SUPPLIED PASSAGE =>

Operating expenses, exclusive of depreciation and amortization and gain on sale of assets, increased $9.3 million or 5.5% to $179.4 million for the three months ended September 30, 2008 from $170.1 million for the same period in 2007. There was a $11.4 million increase as a result of additional operating expenses related to the operations of acquired outdoor advertising assets and increases in costs in operating the Company's core assets and a $2.1 million decrease in corporate expenses. The decrease in corporate overhead is a result of a decrease in non-cash compensation expense resulting from stock and option awards in the amount of $3.2 million.
Depreciation and amortization expense increased $6.1 million for the three months ended September 30, 2008 as compared to the three months ended September 30, 2007 due to increased capital expenditures, particularly digital displays.
Due to the above factors, operating income decreased $16.9 million to $53.5 million for three months ended September 30, 2008 compared to $70.4 million for the same period in 2007.

LISTED RECORDS =>
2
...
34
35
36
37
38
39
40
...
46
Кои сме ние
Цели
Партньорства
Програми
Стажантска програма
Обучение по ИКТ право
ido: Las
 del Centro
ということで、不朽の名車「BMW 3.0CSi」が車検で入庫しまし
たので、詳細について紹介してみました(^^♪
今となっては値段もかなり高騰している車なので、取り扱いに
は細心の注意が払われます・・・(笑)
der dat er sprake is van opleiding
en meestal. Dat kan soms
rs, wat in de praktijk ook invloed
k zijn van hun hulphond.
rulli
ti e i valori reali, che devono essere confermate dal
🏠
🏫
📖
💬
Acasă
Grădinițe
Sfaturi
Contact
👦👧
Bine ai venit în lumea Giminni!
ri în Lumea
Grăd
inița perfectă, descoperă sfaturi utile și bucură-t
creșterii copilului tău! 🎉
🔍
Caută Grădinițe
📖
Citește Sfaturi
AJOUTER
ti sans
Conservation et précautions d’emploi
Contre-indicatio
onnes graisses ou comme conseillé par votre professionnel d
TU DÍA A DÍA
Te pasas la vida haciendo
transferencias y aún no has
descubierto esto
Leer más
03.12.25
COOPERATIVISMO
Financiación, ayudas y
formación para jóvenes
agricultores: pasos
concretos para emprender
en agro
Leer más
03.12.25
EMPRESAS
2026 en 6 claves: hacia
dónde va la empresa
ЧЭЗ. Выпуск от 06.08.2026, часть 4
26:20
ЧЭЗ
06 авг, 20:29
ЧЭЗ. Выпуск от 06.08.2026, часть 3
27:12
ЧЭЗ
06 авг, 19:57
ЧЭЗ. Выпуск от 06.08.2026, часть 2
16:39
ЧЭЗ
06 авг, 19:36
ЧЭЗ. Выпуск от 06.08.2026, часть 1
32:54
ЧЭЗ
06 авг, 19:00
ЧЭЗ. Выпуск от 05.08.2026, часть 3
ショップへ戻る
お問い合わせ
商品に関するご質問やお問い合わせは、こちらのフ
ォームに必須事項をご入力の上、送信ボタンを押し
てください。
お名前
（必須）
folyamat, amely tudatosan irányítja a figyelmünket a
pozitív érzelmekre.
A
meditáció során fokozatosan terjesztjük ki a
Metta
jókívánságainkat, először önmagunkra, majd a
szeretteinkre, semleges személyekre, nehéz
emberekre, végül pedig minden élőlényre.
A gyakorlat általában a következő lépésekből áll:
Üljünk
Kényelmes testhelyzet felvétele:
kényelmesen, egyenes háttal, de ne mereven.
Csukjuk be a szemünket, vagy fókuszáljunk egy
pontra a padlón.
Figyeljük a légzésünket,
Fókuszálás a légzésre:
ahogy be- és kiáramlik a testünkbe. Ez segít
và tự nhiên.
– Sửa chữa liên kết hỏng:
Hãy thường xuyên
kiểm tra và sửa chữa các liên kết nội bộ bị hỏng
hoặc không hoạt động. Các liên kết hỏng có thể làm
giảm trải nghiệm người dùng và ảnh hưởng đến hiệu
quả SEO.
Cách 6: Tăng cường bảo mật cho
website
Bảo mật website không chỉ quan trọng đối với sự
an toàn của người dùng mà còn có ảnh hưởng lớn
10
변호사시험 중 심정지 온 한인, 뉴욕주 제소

ACTIVITY LIST =>
1) Using the passage on quarterly results, answer these questions:
(a) By how much, in dollars and as a percentage, did operating expenses increase for the three months ended September 30, 2008?
(b) What reason is given for the rise in depreciation and amortization expense?
(c) What was operating income for the three months ended September 30, 2008?
2) List every increase that the passage on quarterly results reports, with its dollar amount.

RESPONSES BY TASK =>
1)
(a) $9.3 million, or 5.5%
(b) Increased capital expenditures, particularly digital displays
(c) $53.5 million

2)
- Operating expenses: $9.3 million
- Additional operating expenses related to acquired outdoor advertising assets and to costs of operating the Company's core assets: $11.4 million
- Depreciation and amortization expense: $6.1 million